◆ **TRECHO CITADO**

^^^^

Plenário do Supremo: dá pra contar com eles? – Foto: EBC |
A
defesa da democracia brasileira terá de ser feita por seus cidadãos e cidadãs.
Os 11 do STF têm outra agenda
Por
Ivan Martins*
A
um passo de assumir o governo pela porta dos fundos, Michel Temer parece
assustado com a possibilidade de ser afastado da sonhada (e imerecida)
presidência por uma campanha por eleições diretas.
Explica-se:
uma pesquisa feita pelo Ibope mostrou que apenas 8% da população aprova que
Temer substitua Dilma Rousseff como presidente, enquanto 62% dos entrevistados
desejam novas eleições. Cerca de 25% apoiam a permanência de Dilma no governo.
Temer
não tem legitimidade política e não reúne apoio popular para governar, mas
conta com amigos importantes. Na terça-feira, segundo a Folha, ele ouviu de
seus emissários ao Supremo Tribunal Federal que a convocação de eleições para
substituir Dilma seria “inconstitucional”.
Animado
por essa interpretação, ele teve a cara de pau de dizer a um grupo de sindicalistas
que falar em eleições este ano seria “golpe” . A frase lembrou o romance 1984,
de George Orwell, e a sua invenção mais famosa, a novilíngua. Eleição é golpe.
Guerra é paz. Amor é ódio.
Esse
tipo de sinal sugere que não se deve esperar contribuições do Supremo para a
solução da crise política brasileira. O tribunal já deu indicações de que não
se oporá à retomada do poder pela oligarquia numa manobra de bastidores,
ignorando as aspirações populares por democracia e pelo fim da corrupção. A
despeito de quem tenha indicado cada um dos seus 11 membros, a corporação se
move por lógica própria, coerente com a história e a vocação conservadora e
classista do judiciário brasileiro. Na hora H, se alinha com o velho status
quo.
O
exemplo mais flagrante disso tem sido dado pela relutância do Supremo em
discutir o afastamento do deputado Eduardo Cunha da presidência da Câmara.
O
pedido de afastamento foi feito em dezembro do ano passado pelo
procurador-geral da República, Rodrigo Janot. Ele acusou Cunha de “destruir
provas, pressionar testemunhas e intimidar vítimas”, agindo contra a Lava Jato
e a dignidade do Parlamento. Isso ocorreu há 135 dias, mas desde então o
Supremo lavou as mãos, cruzou os braços, sentou sobre o processo e não discutiu
o afastamento.
Livre
para agir como presidente da Câmara, Cunha explodiu a pauta do Congresso em
prejuízo do governo, conduziu com mão de ferro a instalação do processo de
impeachment da presidenta Dilma e preparou, com todo o cuidado, as manobras
regimentais (e possíveis ameaças, como denunciou o procurador-geral) que podem
livrá-lo do processo de cassação pelos seus pares.
As
coisas não teriam acontecido dessa forma se Cunha tivesse sido afastado pelo
Supremo.

^^^^

◆ **TAREFA PROPOSTA**
Reproduza sem alterações, do texto sobre o STF e a crise política, a parte que vai de "Os 11 do STF" a "sonhada (e imerecida)". As linhas não desempenham papel algum nesta atividade.

◆ **LINHAS FORNECIDAS**

^^^^

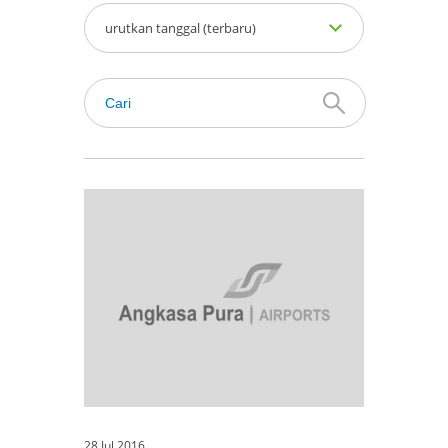
urutkan tanggal (terbaru)
28 Jul 2016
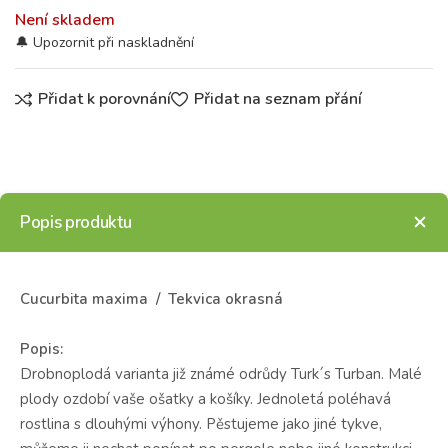
Není skladem
Přidat k porovnání
Přidat na seznam přání
Popis produktu
Cucurbita maxima / Tekvica okrasná
Popis:
Drobnoplodá varianta již známé odrůdy Turk´s Turban. Malé
plody ozdobí vaše ošatky a košíky. Jednoletá poléhavá
rostlina s dlouhými výhony. Pěstujeme jako jiné tykve,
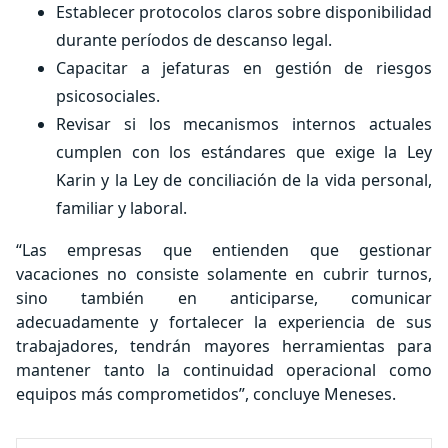
Establecer protocolos claros sobre disponibilidad
durante períodos de descanso legal.
Capacitar a jefaturas en gestión de riesgos
psicosociales.
Revisar si los mecanismos internos actuales
cumplen con los estándares que exige la Ley
Karin y la Ley de conciliación de la vida personal,
familiar y laboral.
“Las empresas que entienden que gestionar
vacaciones no consiste solamente en cubrir turnos,
sino también en anticiparse, comunicar
adecuadamente y fortalecer la experiencia de sus
trabajadores, tendrán mayores herramientas para
mantener tanto la continuidad operacional como
equipos más comprometidos”, concluye Meneses.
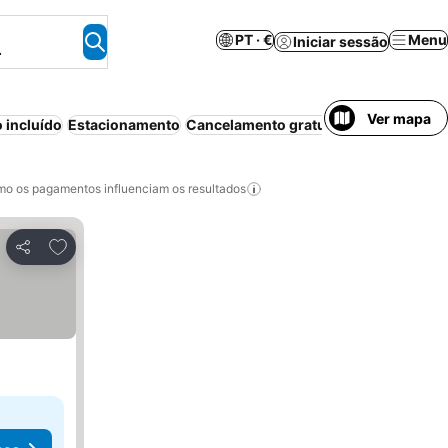
PT · €
Menu
Iniciar sessão
.
Ver mapa
 incluído
Estacionamento
Cancelamento gratuito
Sem necessid
o os pagamentos influenciam os resultados
Adicionar aos favoritos
Partilhar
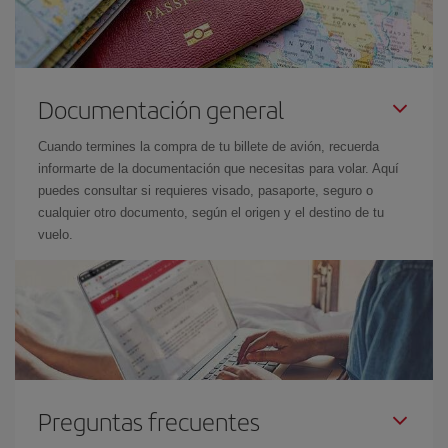
Documentación general
Cuando termines la compra de tu billete de avión, recuerda
informarte de la documentación que necesitas para volar. Aquí
puedes consultar si requieres visado, pasaporte, seguro o
cualquier otro documento, según el origen y el destino de tu
vuelo.
Preguntas frecuentes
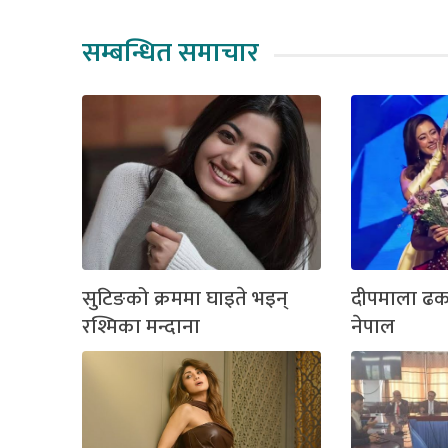
सम्बन्धित समाचार
सुटिङको क्रममा घाइते भइन्
दीपमाला ढ
रश्मिका मन्दाना
नेपाल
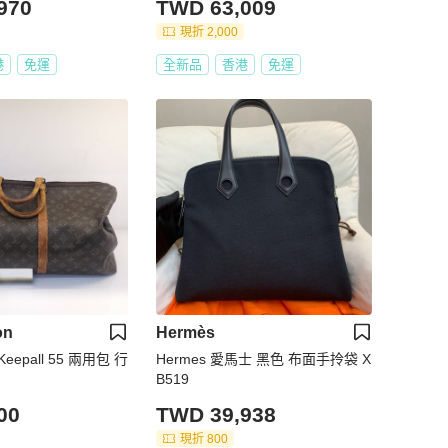
970
TWD 63,009
現折 2,000
港
免運
全新品
香港
免運
on
Hermès
n Keepall 55 兩用包 行
Hermes 愛馬士 黑色 布面手拎袋 X
B519
00
TWD 39,938
現折 800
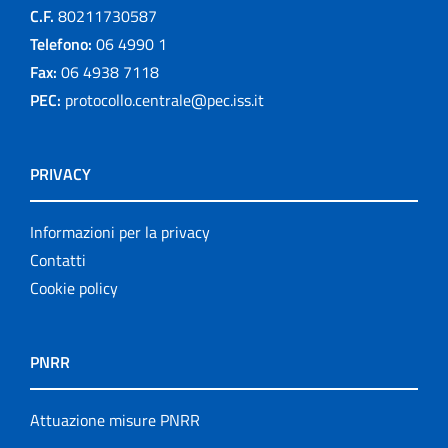
C.F.
80211730587
Telefono:
06 4990 1
Fax:
06 4938 7118
PEC:
protocollo.centrale@pec.iss.it
PRIVACY
Informazioni per la privacy
Contatti
Cookie policy
PNRR
Attuazione misure PNRR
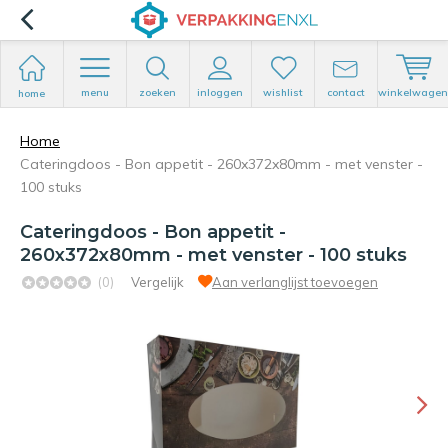
menu
zoeken
inloggen
wishlist
contact
winkelwagen
home
Home
Cateringdoos - Bon appetit - 260x372x80mm - met venster -
100 stuks
Cateringdoos - Bon appetit -
260x372x80mm - met venster - 100 stuks
(0)
Vergelijk
Aan verlanglijst toevoegen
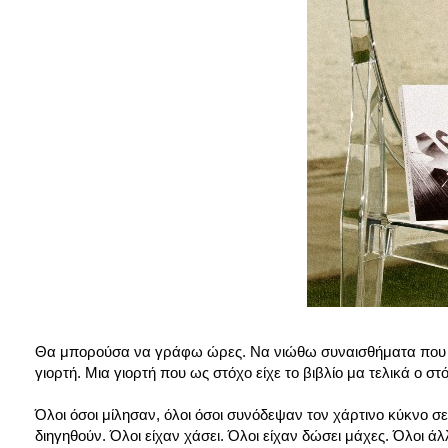
Θα μπορούσα να γράφω ώρες. Να νιώθω συναισθήματα που μπ
γιορτή. Μια γιορτή που ως στόχο είχε το βιβλίο μα τελικά ο στό
Όλοι όσοι μίλησαν, όλοι όσοι συνόδεψαν τον χάρτινο κύκνο σε α
διηγηθούν. Όλοι είχαν χάσει. Όλοι είχαν δώσει μάχες. Όλοι άλλ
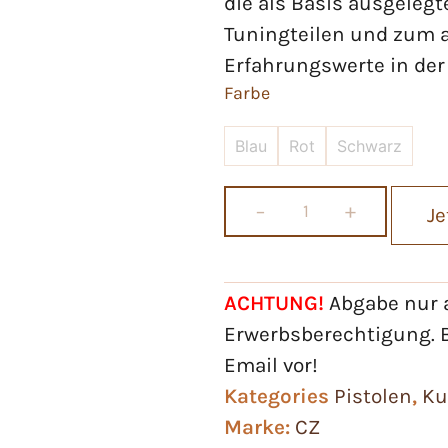
die als Basis ausgelegt
Tuningteilen und zum 
Erfahrungswerte in der
Farbe
Blau
Rot
Schwarz
−
+
Je
ACHTUNG!
Abgabe nur a
Erwerbsberechtigung. B
Email vor!
Kategories
Pistolen
,
Ku
Marke:
CZ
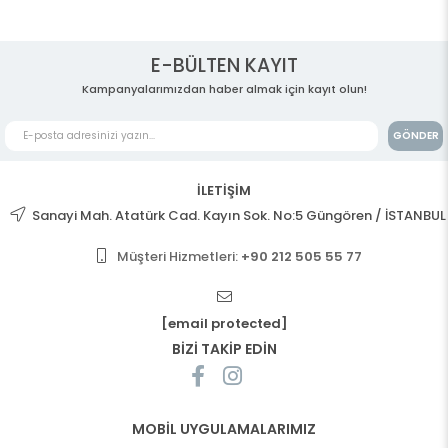
E-BÜLTEN KAYIT
Kampanyalarımızdan haber almak için kayıt olun!
GÖNDER
İLETİŞİM
Sanayi Mah. Atatürk Cad. Kayın Sok. No:5 Güngören / İSTANBUL
Müşteri Hizmetleri:
+90 212 505 55 77
[email protected]
BİZİ TAKİP EDİN
MOBİL UYGULAMALARIMIZ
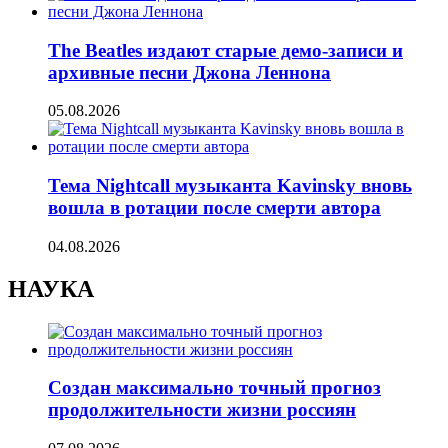
The Beatles издают старые демо-записи и
архивные песни Джона Леннона
05.08.2026
Тема Nightcall музыканта Kavinsky вновь
вошла в ротации после смерти автора
04.08.2026
НАУКА
Создан максимально точный прогноз
продолжительности жизни россиян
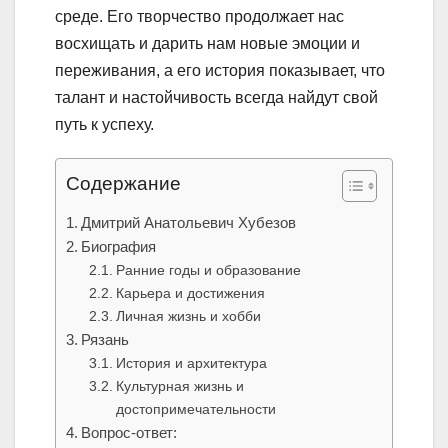
среде. Его творчество продолжает нас
восхищать и дарить нам новые эмоции и
переживания, а его история показывает, что
талант и настойчивость всегда найдут свой
путь к успеху.
Содержание
Дмитрий Анатольевич Хубезов
Биография
Ранние годы и образование
Карьера и достижения
Личная жизнь и хобби
Рязань
История и архитектура
Культурная жизнь и
достопримечательности
Вопрос-ответ:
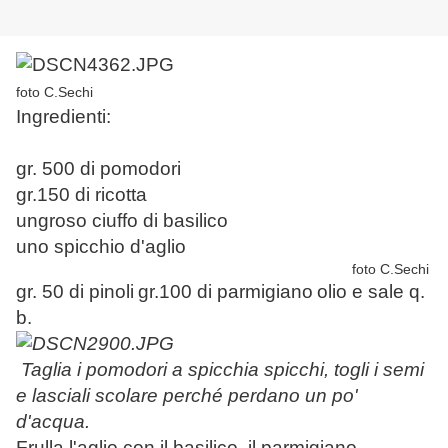
foto C.Sechi
Ingredienti:
gr. 500 di pomodori
gr.150 di ricotta
ungroso ciuffo di basilico
uno spicchio d'aglio
foto C.Sechi
gr. 50 di pinoli
gr.100 di parmigiano
olio e sale q.
b.
Taglia i pomodori a spicchia spicchi, togli i semi
e lasciali scolare perché perdano un po'
d'acqua.
Frulla l'aglio con il basilico, il parmigiano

^^^^

◆ **RESOLUÇÃO**
Os 11 do STF têm outra agenda
Por
Ivan Martins*
A
um passo de assumir o governo pela porta dos fundos, Michel Temer parece
assustado com a possibilidade de ser afastado da sonhada (e imerecida)